What the task requires = Using the data below, return the stretch from the line that contains "Lamp Shape: A19" through the line that contains "Available for International", both included, exactly as it stands and nothing beyond it.

Excerpts from a dataset =
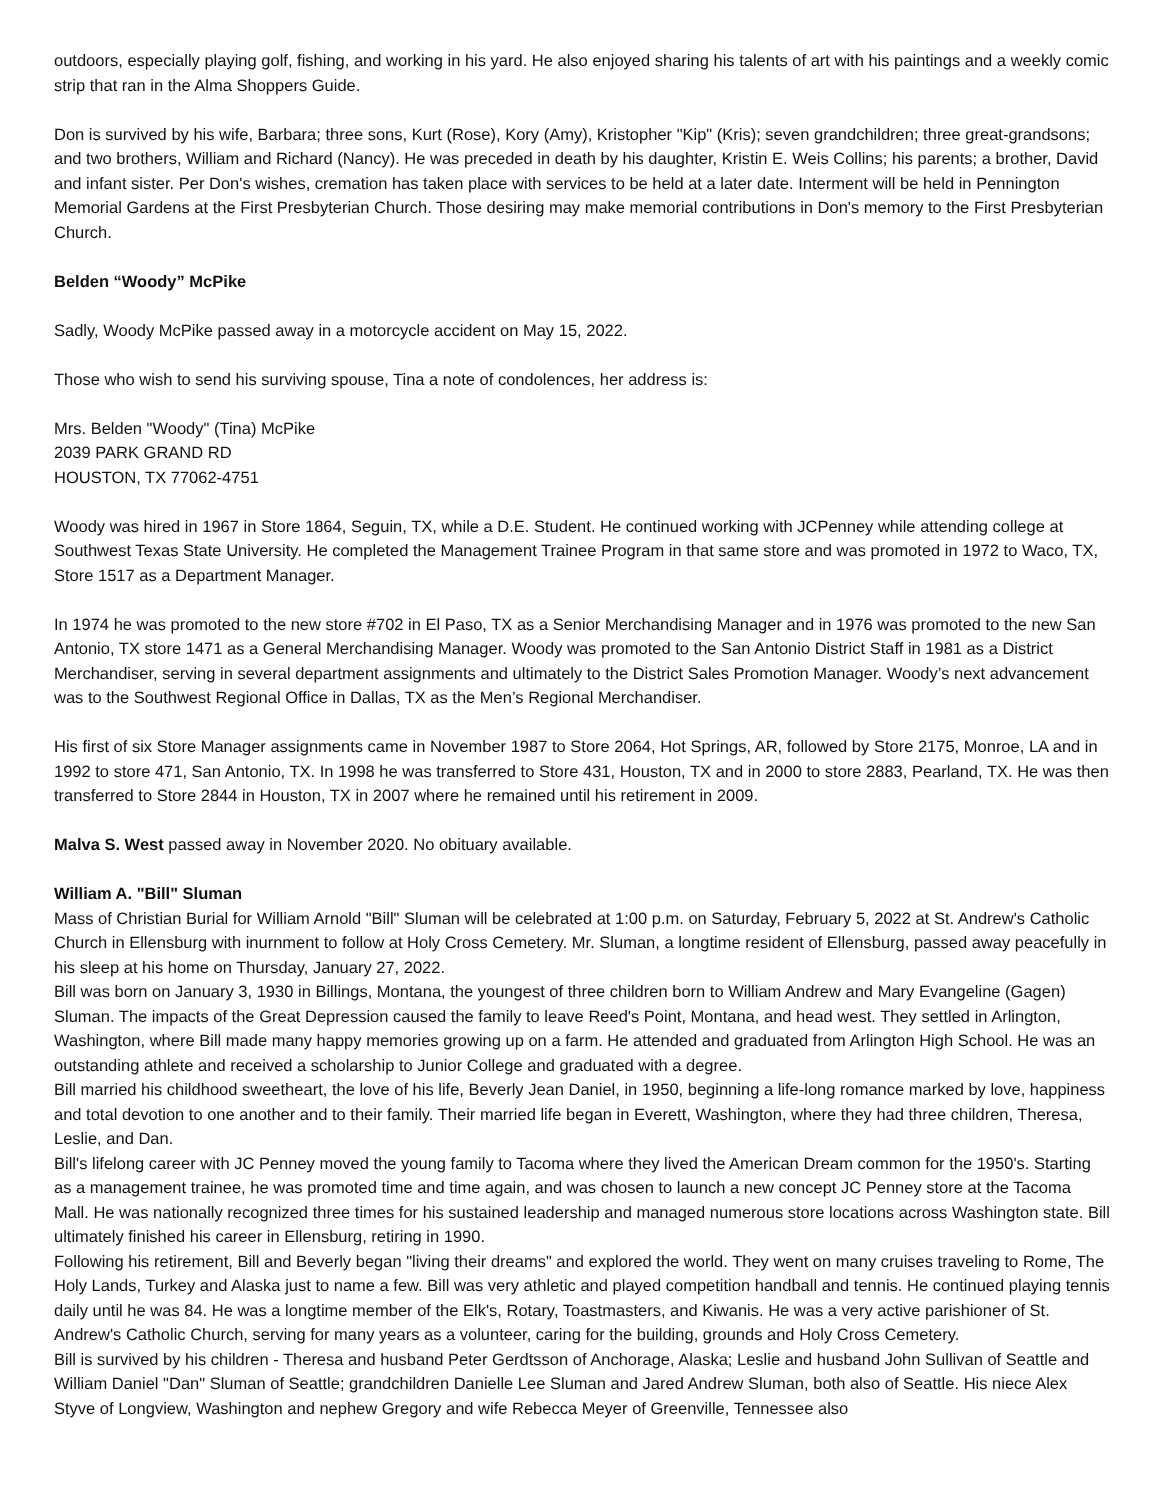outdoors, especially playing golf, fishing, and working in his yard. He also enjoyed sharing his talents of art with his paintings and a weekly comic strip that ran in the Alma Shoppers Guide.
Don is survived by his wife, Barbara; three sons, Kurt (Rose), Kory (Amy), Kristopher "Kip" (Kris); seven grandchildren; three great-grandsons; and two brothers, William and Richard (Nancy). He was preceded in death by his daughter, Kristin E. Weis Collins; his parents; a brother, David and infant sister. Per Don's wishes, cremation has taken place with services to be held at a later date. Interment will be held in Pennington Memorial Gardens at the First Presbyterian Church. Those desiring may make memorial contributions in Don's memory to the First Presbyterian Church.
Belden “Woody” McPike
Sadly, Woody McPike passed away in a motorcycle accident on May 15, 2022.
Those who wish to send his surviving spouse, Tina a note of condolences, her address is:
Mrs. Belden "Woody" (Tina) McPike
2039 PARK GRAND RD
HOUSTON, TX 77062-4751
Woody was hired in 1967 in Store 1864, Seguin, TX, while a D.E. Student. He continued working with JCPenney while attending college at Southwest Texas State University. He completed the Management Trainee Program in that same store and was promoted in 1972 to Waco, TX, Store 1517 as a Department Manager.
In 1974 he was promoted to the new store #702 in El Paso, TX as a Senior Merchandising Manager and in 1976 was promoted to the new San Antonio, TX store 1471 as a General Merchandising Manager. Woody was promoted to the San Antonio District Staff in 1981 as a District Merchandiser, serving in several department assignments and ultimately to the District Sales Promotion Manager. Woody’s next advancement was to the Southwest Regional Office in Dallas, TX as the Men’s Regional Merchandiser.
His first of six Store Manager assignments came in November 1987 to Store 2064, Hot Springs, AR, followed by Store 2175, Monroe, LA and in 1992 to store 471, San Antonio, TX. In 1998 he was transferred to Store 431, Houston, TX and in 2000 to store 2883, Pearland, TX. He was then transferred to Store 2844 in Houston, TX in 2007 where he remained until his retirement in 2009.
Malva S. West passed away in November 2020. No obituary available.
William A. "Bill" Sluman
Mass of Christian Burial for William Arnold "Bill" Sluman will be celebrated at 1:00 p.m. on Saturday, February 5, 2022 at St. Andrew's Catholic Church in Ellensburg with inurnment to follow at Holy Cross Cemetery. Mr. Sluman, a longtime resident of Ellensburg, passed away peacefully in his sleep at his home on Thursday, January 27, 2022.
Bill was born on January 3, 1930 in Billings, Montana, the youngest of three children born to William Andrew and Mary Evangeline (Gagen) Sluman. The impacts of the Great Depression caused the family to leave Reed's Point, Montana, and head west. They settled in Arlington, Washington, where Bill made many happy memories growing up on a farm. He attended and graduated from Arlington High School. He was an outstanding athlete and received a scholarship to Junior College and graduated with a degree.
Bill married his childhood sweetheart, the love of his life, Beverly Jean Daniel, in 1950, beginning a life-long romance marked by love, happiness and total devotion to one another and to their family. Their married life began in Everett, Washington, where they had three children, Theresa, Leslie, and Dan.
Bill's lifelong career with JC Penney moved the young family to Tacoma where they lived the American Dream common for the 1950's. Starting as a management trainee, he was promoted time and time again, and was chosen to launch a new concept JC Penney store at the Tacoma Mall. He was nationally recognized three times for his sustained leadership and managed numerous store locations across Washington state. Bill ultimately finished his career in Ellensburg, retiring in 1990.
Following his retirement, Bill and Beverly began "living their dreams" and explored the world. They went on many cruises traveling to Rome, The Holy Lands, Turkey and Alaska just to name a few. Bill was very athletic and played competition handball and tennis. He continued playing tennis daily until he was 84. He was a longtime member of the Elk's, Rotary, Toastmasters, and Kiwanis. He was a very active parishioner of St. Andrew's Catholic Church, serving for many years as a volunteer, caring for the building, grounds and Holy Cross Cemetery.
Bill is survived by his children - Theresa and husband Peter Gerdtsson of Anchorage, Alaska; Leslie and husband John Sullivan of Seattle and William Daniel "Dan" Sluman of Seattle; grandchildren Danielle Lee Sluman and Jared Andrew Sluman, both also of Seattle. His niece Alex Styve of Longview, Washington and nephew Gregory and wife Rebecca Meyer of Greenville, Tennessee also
---
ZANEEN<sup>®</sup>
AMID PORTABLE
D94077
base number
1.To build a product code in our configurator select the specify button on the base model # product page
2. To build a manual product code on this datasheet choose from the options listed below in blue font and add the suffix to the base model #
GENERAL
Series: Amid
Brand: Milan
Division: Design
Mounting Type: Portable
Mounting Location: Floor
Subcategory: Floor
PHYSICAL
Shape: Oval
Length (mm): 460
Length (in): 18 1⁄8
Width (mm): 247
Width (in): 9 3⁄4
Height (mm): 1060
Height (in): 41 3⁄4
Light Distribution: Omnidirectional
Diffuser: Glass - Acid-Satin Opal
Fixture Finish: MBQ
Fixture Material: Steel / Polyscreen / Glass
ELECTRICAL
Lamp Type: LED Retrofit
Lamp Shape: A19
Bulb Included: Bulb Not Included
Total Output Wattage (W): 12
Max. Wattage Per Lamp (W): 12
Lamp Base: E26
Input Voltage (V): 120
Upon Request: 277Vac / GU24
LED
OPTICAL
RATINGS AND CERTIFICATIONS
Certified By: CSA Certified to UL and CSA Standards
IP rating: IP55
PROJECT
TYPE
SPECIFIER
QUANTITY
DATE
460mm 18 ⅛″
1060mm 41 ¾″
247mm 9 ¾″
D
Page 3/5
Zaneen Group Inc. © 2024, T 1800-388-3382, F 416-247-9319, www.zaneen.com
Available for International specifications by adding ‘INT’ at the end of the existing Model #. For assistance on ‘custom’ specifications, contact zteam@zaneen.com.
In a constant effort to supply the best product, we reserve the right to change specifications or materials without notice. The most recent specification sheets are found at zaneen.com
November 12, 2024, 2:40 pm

Task result =
Lamp Shape: A19
Bulb Included: Bulb Not Included
Total Output Wattage (W): 12
Max. Wattage Per Lamp (W): 12
Lamp Base: E26
Input Voltage (V): 120
Upon Request: 277Vac / GU24
LED
OPTICAL
RATINGS AND CERTIFICATIONS
Certified By: CSA Certified to UL and CSA Standards
IP rating: IP55
PROJECT
TYPE
SPECIFIER
QUANTITY
DATE
460mm 18 ⅛″
1060mm 41 ¾″
247mm 9 ¾″
D
Page 3/5
Zaneen Group Inc. © 2024, T 1800-388-3382, F 416-247-9319, www.zaneen.com
Available for International specifications by adding ‘INT’ at the end of the existing Model #. For assistance on ‘custom’ specifications, contact zteam@zaneen.com.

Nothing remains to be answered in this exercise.